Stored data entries
::::
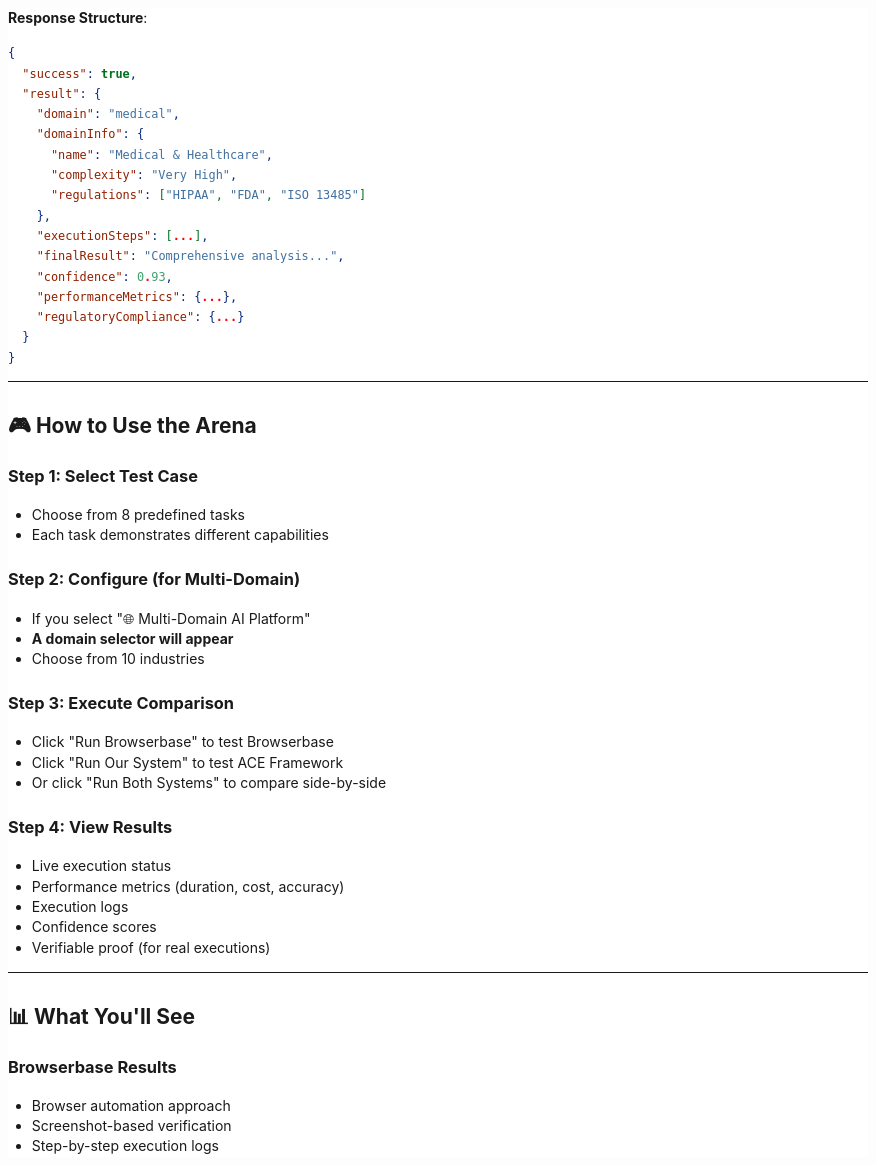 **Response Structure**:
```json
{
  "success": true,
  "result": {
    "domain": "medical",
    "domainInfo": {
      "name": "Medical & Healthcare",
      "complexity": "Very High",
      "regulations": ["HIPAA", "FDA", "ISO 13485"]
    },
    "executionSteps": [...],
    "finalResult": "Comprehensive analysis...",
    "confidence": 0.93,
    "performanceMetrics": {...},
    "regulatoryCompliance": {...}
  }
}
```

---

## 🎮 **How to Use the Arena**

### **Step 1: Select Test Case**
- Choose from 8 predefined tasks
- Each task demonstrates different capabilities

### **Step 2: Configure (for Multi-Domain)**
- If you select "🌐 Multi-Domain AI Platform"
- **A domain selector will appear**
- Choose from 10 industries

### **Step 3: Execute Comparison**
- Click "Run Browserbase" to test Browserbase
- Click "Run Our System" to test ACE Framework
- Or click "Run Both Systems" to compare side-by-side

### **Step 4: View Results**
- Live execution status
- Performance metrics (duration, cost, accuracy)
- Execution logs
- Confidence scores
- Verifiable proof (for real executions)

---

## 📊 **What You'll See**

### **Browserbase Results**
- Browser automation approach
- Screenshot-based verification
- Step-by-step execution logs
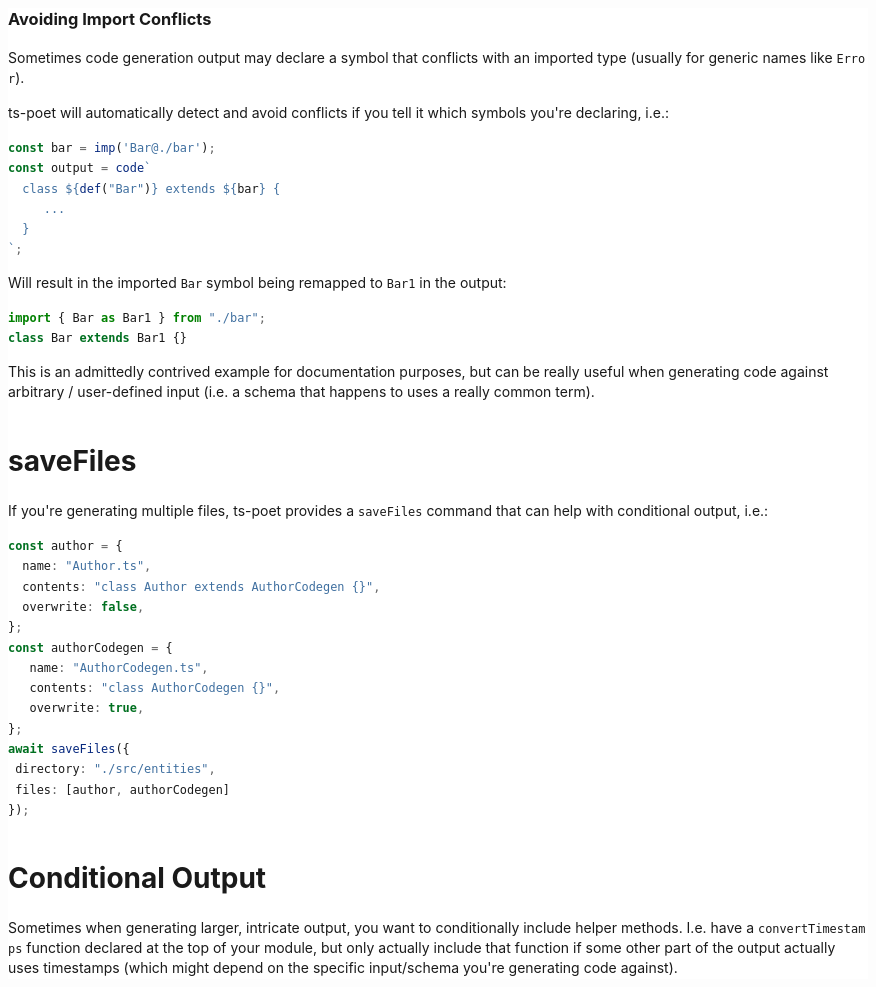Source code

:### Avoiding Import Conflicts

Sometimes code generation output may declare a symbol that conflicts with an imported type (usually for generic names like `Error`).

ts-poet will automatically detect and avoid conflicts if you tell it which symbols you're declaring, i.e.:

```typescript
const bar = imp('Bar@./bar');
const output = code`
  class ${def("Bar")} extends ${bar} {
     ...
  }
`;
```

Will result in the imported `Bar` symbol being remapped to `Bar1` in the output:

```typescript
import { Bar as Bar1 } from "./bar";
class Bar extends Bar1 {}
```

This is an admittedly contrived example for documentation purposes, but can be really useful when generating code against arbitrary / user-defined input (i.e. a schema that happens to uses a really common term).

# saveFiles

If you're generating multiple files, ts-poet provides a `saveFiles` command that can help with conditional output, i.e.:

```typescript
const author = {
  name: "Author.ts",
  contents: "class Author extends AuthorCodegen {}",
  overwrite: false,
};
const authorCodegen = {
   name: "AuthorCodegen.ts",
   contents: "class AuthorCodegen {}",
   overwrite: true,
};
await saveFiles({
 directory: "./src/entities",
 files: [author, authorCodegen]
});

```
# Conditional Output

Sometimes when generating larger, intricate output, you want to conditionally include helper methods. I.e. have a `convertTimestamps` function declared at the top of your module, but only actually include that function if some other part of the output actually uses timestamps (which might depend on the specific input/schema you're generating code against).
::::
YOUR OBJECTIVE: The records above must be echoed exactly, minus their pictures.

YOUR SOLUTION:
 **Response Structure**:
```json
{
  "success": true,
  "result": {
    "domain": "medical",
    "domainInfo": {
      "name": "Medical & Healthcare",
      "complexity": "Very High",
      "regulations": ["HIPAA", "FDA", "ISO 13485"]
    },
    "executionSteps": [...],
    "finalResult": "Comprehensive analysis...",
    "confidence": 0.93,
    "performanceMetrics": {...},
    "regulatoryCompliance": {...}
  }
}
```

---

## 🎮 **How to Use the Arena**

### **Step 1: Select Test Case**
- Choose from 8 predefined tasks
- Each task demonstrates different capabilities

### **Step 2: Configure (for Multi-Domain)**
- If you select "🌐 Multi-Domain AI Platform"
- **A domain selector will appear**
- Choose from 10 industries

### **Step 3: Execute Comparison**
- Click "Run Browserbase" to test Browserbase
- Click "Run Our System" to test ACE Framework
- Or click "Run Both Systems" to compare side-by-side

### **Step 4: View Results**
- Live execution status
- Performance metrics (duration, cost, accuracy)
- Execution logs
- Confidence scores
- Verifiable proof (for real executions)

---

## 📊 **What You'll See**

### **Browserbase Results**
- Browser automation approach
- Screenshot-based verification
- Step-by-step execution logs
Source code

:### Avoiding Import Conflicts

Sometimes code generation output may declare a symbol that conflicts with an imported type (usually for generic names like `Error`).

ts-poet will automatically detect and avoid conflicts if you tell it which symbols you're declaring, i.e.:

```typescript
const bar = imp('Bar@./bar');
const output = code`
  class ${def("Bar")} extends ${bar} {
     ...
  }
`;
```

Will result in the imported `Bar` symbol being remapped to `Bar1` in the output:

```typescript
import { Bar as Bar1 } from "./bar";
class Bar extends Bar1 {}
```

This is an admittedly contrived example for documentation purposes, but can be really useful when generating code against arbitrary / user-defined input (i.e. a schema that happens to uses a really common term).

# saveFiles

If you're generating multiple files, ts-poet provides a `saveFiles` command that can help with conditional output, i.e.:

```typescript
const author = {
  name: "Author.ts",
  contents: "class Author extends AuthorCodegen {}",
  overwrite: false,
};
const authorCodegen = {
   name: "AuthorCodegen.ts",
   contents: "class AuthorCodegen {}",
   overwrite: true,
};
await saveFiles({
 directory: "./src/entities",
 files: [author, authorCodegen]
});

```
# Conditional Output

Sometimes when generating larger, intricate output, you want to conditionally include helper methods. I.e. have a `convertTimestamps` function declared at the top of your module, but only actually include that function if some other part of the output actually uses timestamps (which might depend on the specific input/schema you're generating code against).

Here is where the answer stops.